A $550 utility bill for February arrived. It is due on March 15 and will be paid then.

02/28 WWC declared and paid a $650 cash dividend.
Adjusting Entries:
02/29

Record the $2,000 employee salary that is owed but will be paid March 1.

02/29

WWC decides to use the aging method to estimate uncollectible accounts. WWC determines 8% of the ending balance is the appropriate end of February estimate of uncollectible accounts.

02/29 Record February interest expense accrued on the note payable.
02/29 Record one month’s interest earned Kit Kat’s note (see 02/01).

1. what is the WWC's gross profit for feburary?

2. What is the gross profit percentage?

3. What were WWC’s net sales for February?

4. How many units are in ending inventory?

5. What is the cost per unit of the ending inventory?

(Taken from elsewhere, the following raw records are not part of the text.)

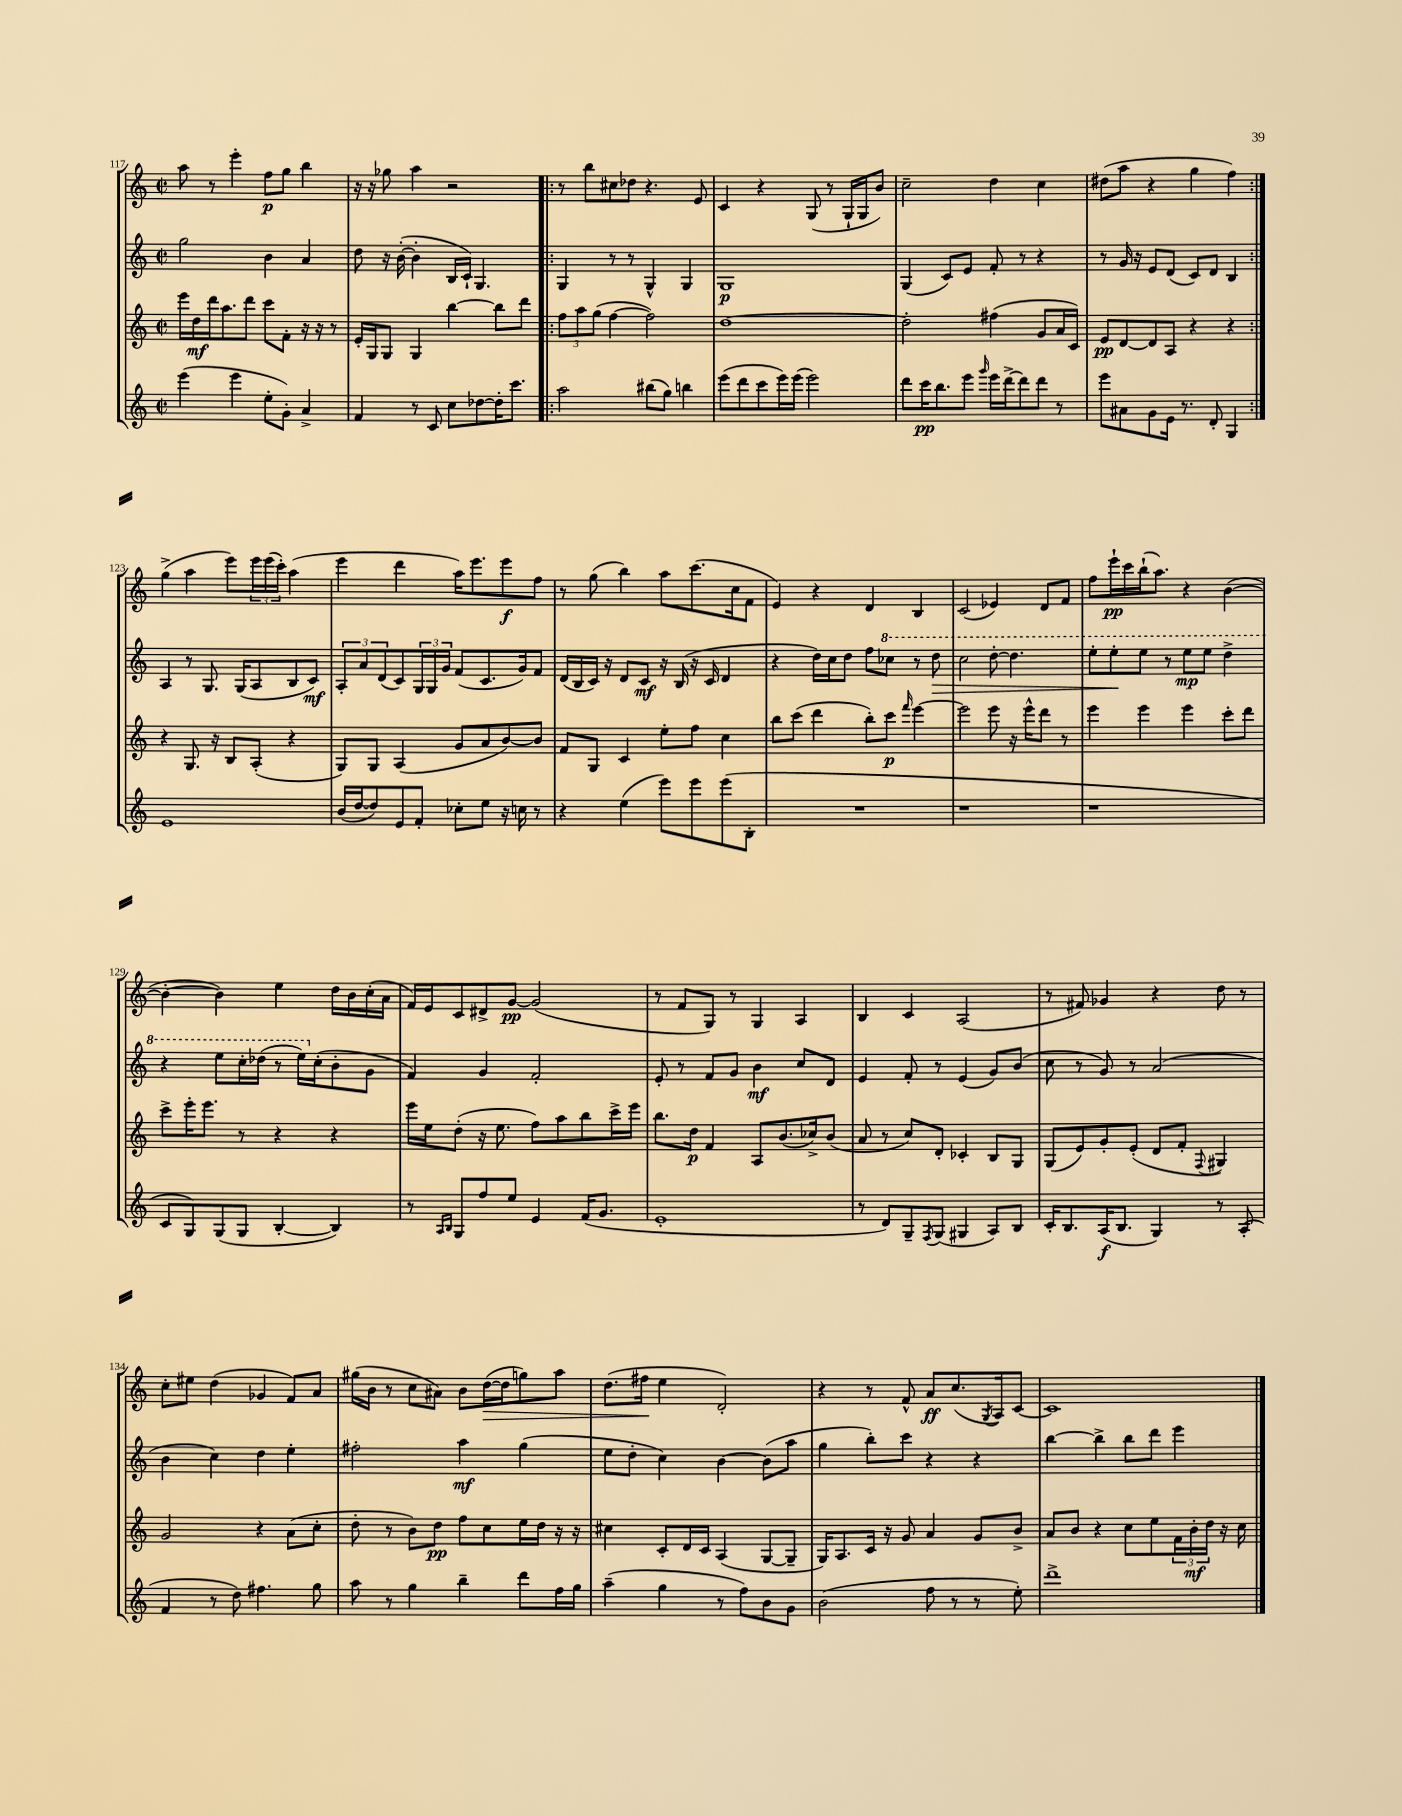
<<
\new StaffGroup <<
\new Staff = "s0" {
    \clef treble \key c \major \defaultTimeSignature \time 2/2
    a''8 r8 e'''4-. f''8\p g''8 b''4 |
    r16 r16 ges''8 a''4 r2 |
    \repeat volta 2 { r8 b''8 cis''8 des''8 r4. e'8 |
    c'4 r4 g8( r8 g16-! g16 b'8) |
    c''2-- d''4 c''4 |
    dis''8( a''8 r4 g''4 f''4) | }
    g''4->( a''4 e'''8) \tuplet 3/2 { e'''16 e'''16( c'''16-.) } a''4( |
    e'''4 d'''4 a''16) e'''8. e'''8\f f''8 |
    r8 g''8( b''4) a''8 c'''8.( c''16 f'8 |
    e'4) r4 d'4 b4 |
    c'2( ees'4) d'8 f'8 |
    f''8 e'''16-!\pp c'''16 b''16-!( a''8.) r4 b'4~( |
    b'4~-. b'4) e''4 d''16 b'16 c''16-.( a'16 |
    f'16) e'16 c'8 dis'8-> g'8~\pp g'2( |
    r8 f'8 g8) r8 g4 a4 |
    b4 c'4 a2( |
    r8 fis'8) ges'4 r4 d''8 r8 |
    c''8-. eis''8 d''4( ges'4 f'8) a'8 |
    gis''16( b'16 r8 c''8 ais'8) b'8 d''16~\>( d''16 g''8) a''8 |
    d''8.( fis''16\! e''4 d'2-.) |
    r4 r8 f'8-^ a'8\ff c''8.( \acciaccatura { g8 } a16) c'8~ |
    c'1 \bar "|." |
}
\new Staff = "s1" {
    \clef treble \key c \major \defaultTimeSignature \time 2/2
    g''2 b'4 a'4 |
    d''8 r16 b'16~-.( b'4-. b16 c'16-!) g4. |
    \repeat volta 2 { g4 r8 r8 g4-^ g4 |
    g1\p |
    g4( c'8) e'8 f'8-. r8 r4 |
    r8 g'16 r16 e'8 d'8( c'8) d'8 b4 | }
    a4 r8 g8. g16( a8 b8 c'8\mf) |
    \tuplet 3/2 { a8-. a'8 d'8( } c'8) \tuplet 3/2 { g16 g16 g'16 } f'8( c'8. g'16) f'8 |
    d'16( b16 c'16) r16 d'8 c'8\mf r16 b16( r16 c'16 d'4 |
    r4 d''16) c''16 d''8 f''8 \ottava #1 ces'''8 r8 d'''8\> |
    c'''2 d'''8~-. d'''4. |
    e'''8-. e'''8-.\! e'''8 r8 e'''8\mp e'''8 d'''4-> |
    r4 e'''8 c'''16-. des'''16( r8 e'''16) \ottava #0 c''16-.( b'8-. g'8 |
    f'4) g'4 f'2-. |
    e'8-. r8 f'8 g'8 b'4\mf c''8 d'8 |
    e'4 f'8-. r8 e'4( g'8) b'8( |
    c''8 r8 g'8) r8 a'2( |
    b'4 c''4) d''4 e''4-. |
    fis''2-. a''4\mf g''4( |
    e''8 d''8-. c''4) b'4~ b'8( a''8 |
    g''4 b''8-.) c'''8 r4 r4 |
    b''4~ b''4-> b''8 d'''8 e'''4 \bar "|." |
}
\new Staff = "s2" {
    \clef treble \key c \major \defaultTimeSignature \time 2/2
    e'''16 d''16\mf d'''16 a''8. d'''8 c'''8 f'8-. r16 r16 r8 |
    e'16-. g16 g8 g4 b''4~ b''8 d'''8 |
    \repeat volta 2 { \tuplet 3/2 { f''8 a''8 g''8( } f''4~ f''2) |
    d''1~ |
    d''2-. fis''4( g'8 a'16 c'16) |
    e'8\pp d'8~ d'8 a8 r4 r4 | }
    r4 g8. r16 b8 a8-.( r4 |
    g8) g8 a4( g'8 a'8 b'8~) b'8 |
    f'8 g8 c'4 e''8-. f''8 c''4 |
    b''8 c'''8( d'''4 b''8-.) c'''8\p \grace { f'''16 } e'''4~ |
    e'''2 e'''8 r16 e'''16-^ d'''8 r8 |
    e'''4 e'''4 e'''4 c'''8-. d'''8 |
    c'''8-> e'''16-. e'''8. r8 r4 r4 |
    e'''16 e''16 d''8-.( r16 e''8. f''8) a''8 b''8 c'''16-> e'''16 |
    b''8. d''16\p f'4 a8 b'8.( ces''16->) b'8( |
    a'8 r8 c''8) d'8-. ces'4-. b8 g8 |
    g8( e'8) g'8-. e'8-.( d'8 f'8-. \appoggiatura { f8 } gis4) |
    g'2 r4 a'8( c''8-. |
    d''8-. r8 b'8) d''8\pp f''8 c''8 e''16 d''16 r16 r16 |
    cis''4 c'8-. d'16 c'16 a4( g8~ g8-- |
    g16) a8. c'16 r16 g'8 a'4 g'8 b'8-> |
    a'8 b'8 r4 c''8 e''8 \tuplet 3/2 { f'16 b'16-.\mf d''16 } r16 c''16 \bar "|." |
}
\new Staff = "s3" {
    \clef treble \key c \major \defaultTimeSignature \time 2/2
    e'''4( e'''4 e''8-. g'8-.) a'4-> |
    f'4 r8 c'8 c''8 des''8~ des''16-. c'''8. |
    \repeat volta 2 { a''2 bis''8( g''8) b''4 |
    e'''8( d'''8 c'''8 e'''16) e'''16( e'''2) |
    d'''8 c'''16\pp b''8. e'''8 \grace { g'''16 } e'''16 d'''16~-> d'''8 d'''8 r8 |
    e'''8 ais'8 g'8 e'16 r8. d'8-. g4 | }
    e'1 |
    b'16( d''16~ d''8) e'8 f'8-. ces''8-. e''8 r16 c''16 r8 |
    r4 e''4( e'''8) e'''8 e'''8( b8-. |
    R1 |
    r1 |
    r1 |
    c'8 g8) g8( g8 b4~-. b4) |
    r8 \grace { a16 b16 } g8 f''8 e''8 e'4 f'16( g'8. |
    e'1-. |
    r8 d'8) g8-- \acciaccatura { f8 } g8( gis4 a8) b8 |
    c'16-. b8. a16\f( b8. g4) r8 a8-.( |
    f'4 r8 d''8) fis''4. g''8 |
    a''8 r8 g''4 b''4-- d'''8 f''16 g''16 |
    a''4--( g''4 r8 f''8) b'8 g'8 |
    b'2( f''8 r8 r8 e''8-.) |
    d'''1-> \bar "|." |
}
>>
>>
\layout { \context { \Score currentBarNumber = #117 } }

6. If WWC had chosen LIFO, calculate its February cost of goods sold.

Solutions

Expert Solution

In the books of WWC:

Date Account Titles Debit Credit
$ $
02/01 Note Receivable 1,800
Accounts Receivable 1,800
02/02 Insurance Expense 650
Cash 650
02/05 Inventory 12,000
Accounts Payable 12,000
02/05 Inventory 320
Cash 320
02/10 Accounts Receivable ( 130 units x $ 145) 18,850
Sales 18,850
02/10 Cost of Goods Sold ( $ 3,600 + 90 x ( 12,000 + 320) / 160 10,530
Inventory 10,530
02/15 Unearned Revenue 4,950
Accounts Receivable 125
Sales 5,075
02/15 Cost of Goods Sold ( 35 x $ 77) 2,695
Inventory 2,695
02/15 Sales Returns and Allowances 1,450
Accounts Receivable 1,450
02/15 Inventory 770
Cost of Goods Sold 770
02/16 Wages Expense 2,000
Cash 2,000
02/17 Accounts Payable 12,000
Purchase Discounts 240
Cash 11,760
02/18 Allowance for Doubtful Accounts 1,600
Accounts Receivable 1,600
02/19 Accounts Payable 2,500
Rent Expense 2,500
Cash 5,000
02/19 Cash 9,070
Sales Discounts 130
Accounts Receivable 9,200
02/26 Accounts Receivable 520
Allowance for Doubtful Accounts 520
02/26 Cash 520
Accounts Receivable 520
02/27 Utilities Expense 550
Accounts Payable 550
02/28 Dividends 650
Cash 650

Adjusting Entries:

Date Account Titles Debit Credit
02/28 $ $
1. Salaries and Wages Expense 2,000
Salaries and Wages Payable 2,000
2. Bad Debt Expense 890
Allowance for Doubtful Accounts 890
3. Interest Expense 160
Interest Payable 160
4. Interest Receivable 13.50
Interest Revenue 13.50

1. Computation of gross profit for February:

Net Sales $ 22,345
Cost of Goods Sold 12,215.00
Gross Profit $ 10,130

2. Gross profit percentage = $ 10,130 / $ 22,345 * 100 = 45.33 %.

3. Net sales for February = $ 22, 345.

4. Units in ending inventory = 40 + 160 - 130 - 35 + 10 = 45 units.

5. Cost per unit of ending inventory = $ ( 12,000 + 320) / 160 x 45 = $ 3,465.